## WORK TO BE COMPLETED
Copy every record exactly, and keep the pictures out.

Dataset entries
*-*-*

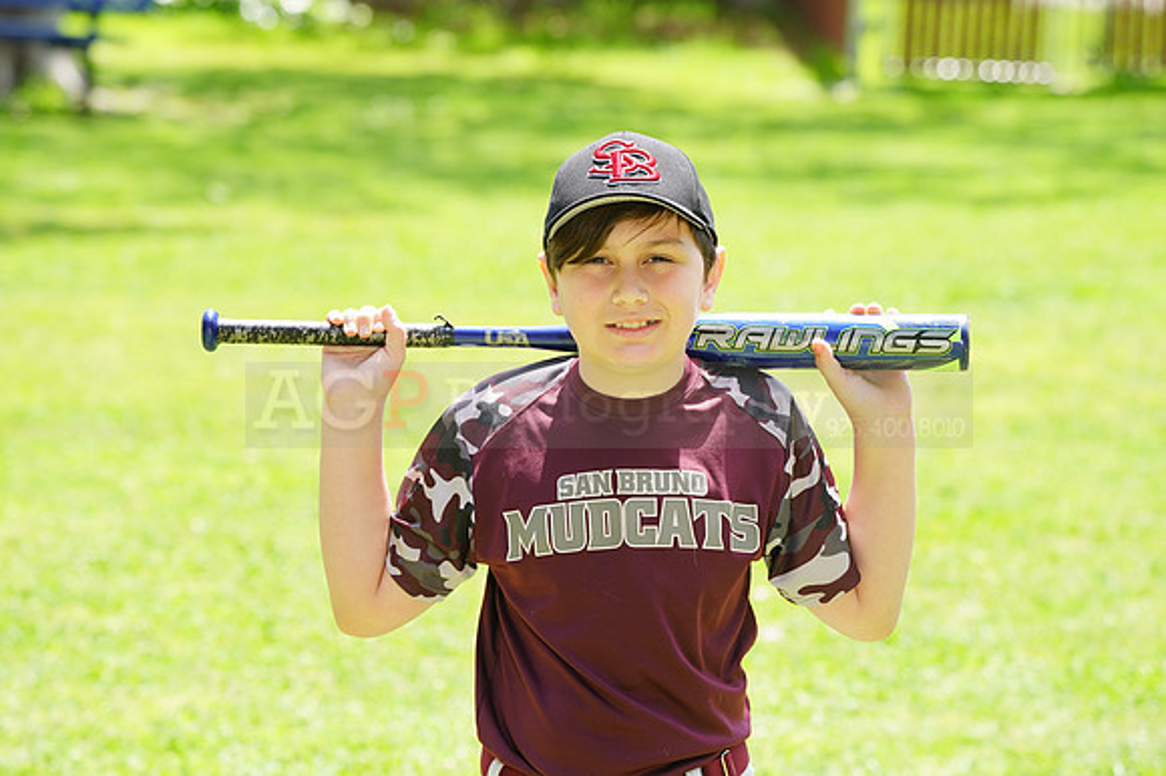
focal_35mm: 198
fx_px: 6409
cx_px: 583
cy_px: 388
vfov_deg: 6.9
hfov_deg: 10.4
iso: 200
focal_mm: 198
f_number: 8
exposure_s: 1/160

*-*-*

## RESULT OF THIS EXERCISE
focal_35mm: 198
fx_px: 6409
cx_px: 583
cy_px: 388
vfov_deg: 6.9
hfov_deg: 10.4
iso: 200
focal_mm: 198
f_number: 8
exposure_s: 1/160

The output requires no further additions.